Need for new health order

Need for new health order

The  National Sanitation Day has been introduced.  The press has reported various levels of success in different parts of the country.

As I drove round the streets of Abelenkpe in the  Ayawaso East constituency in the Greater Accra Region, I noticed that the streets and gutters were clean and the awful smell of the gutters had lessened.  But already, there were rubbish bins full of refuse broadcast in front of some houses.

Personally, I don’t like the strategy of the periodic clean-up campaigns and landfills. They encourage the accumulation of refuse and deny us the products of our refuse.  Accumulated refuse is also serious health hazard, a social menace and economic waste.  Deposits of accumulated refuse are breeding place for mosquitoes, flies and rodents which transmit diseases such as cholera, typhoid and malaria.

Periodic clean - ups

Apart from these periodic clean-ups not helping our disease-prevention effort, they have been tried in Accra since Independence and been short-lived and ineffective.

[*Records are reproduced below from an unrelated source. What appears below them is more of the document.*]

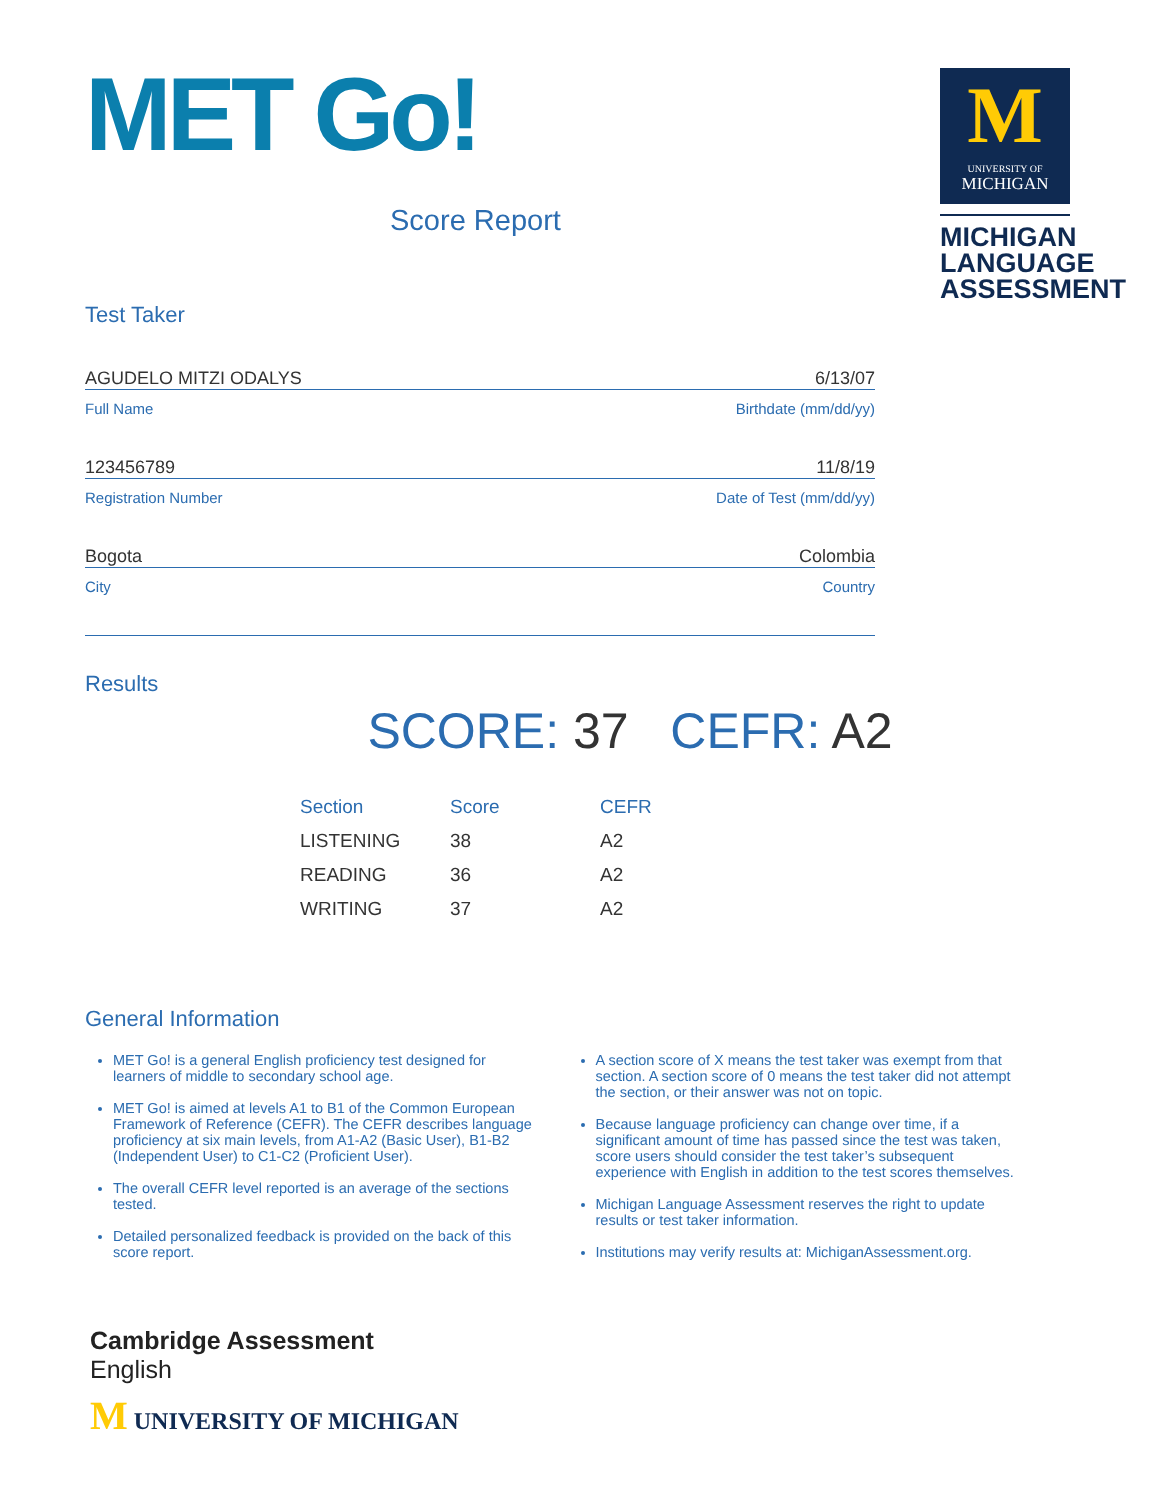MET Go!
Score Report
M
UNIVERSITY OF
MICHIGAN
MICHIGAN LANGUAGE ASSESSMENT
Test Taker
AGUDELO MITZI ODALYS 6/13/07
Full Name Birthdate (mm/dd/yy)
123456789 11/8/19
Registration Number Date of Test (mm/dd/yy)
Bogota Colombia
City Country
Results
SCORE: 37 CEFR: A2
| Section | Score | CEFR |
| --- | --- | --- |
| LISTENING | 38 | A2 |
| READING | 36 | A2 |
| WRITING | 37 | A2 |
General Information
MET Go! is a general English proficiency test designed for learners of middle to secondary school age.
MET Go! is aimed at levels A1 to B1 of the Common European Framework of Reference (CEFR). The CEFR describes language proficiency at six main levels, from A1-A2 (Basic User), B1-B2 (Independent User) to C1-C2 (Proficient User).
The overall CEFR level reported is an average of the sections tested.
Detailed personalized feedback is provided on the back of this score report.
A section score of X means the test taker was exempt from that section. A section score of 0 means the test taker did not attempt the section, or their answer was not on topic.
Because language proficiency can change over time, if a significant amount of time has passed since the test was taken, score users should consider the test taker’s subsequent experience with English in addition to the test scores themselves.
Michigan Language Assessment reserves the right to update results or test taker information.
Institutions may verify results at: MichiganAssessment.org.
Cambridge Assessment
English
M UNIVERSITY OF MICHIGAN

In 2015, I see no reason why we should not change our mindset and rather educate our people to realise that refuse disposal is a continuous daily chore.  With political will and increased community involvement, every community of a reasonable population size (1,000,000) should be required to manage its own refuse.  The things required are small engineered sanitary sites (SESS) and public health education in our neighbourhoods.

Methods of waste disposal

The methods of final sanitary refuse disposal are incineration, composting, recycling and biogas production.  Depending on the volume and the composition of refuse, the necessary plants can be assembled at a suitable site in the neighbourhood.  With these in place, communities can be educated and mobilised to store and sort out their refuse using different colours of trash bags which can be collected from  homes by truck pushers and the tricycle riders (‘bola girls and boys’) and sold to the SESS.  This would create jobs in the community.  The SESS refuse will then be collected at a cheaper cost.

Education on sanitation

‘Cleanliness is next to Godliness’. We should use our schools, churches, and civil society groups to educate our people. The education should go further than the provision of health information.  It should aim at inculcating in the citizenry the responsibility of protecting one’s own health and avoidance of injury to that of others.  At the community level, individual and local pride can easily be nurtured to make such strategy successful and cheaper and allow us to enjoy the products of our refuse.  This includes energy for our houses, factories and industries and manure for our soils.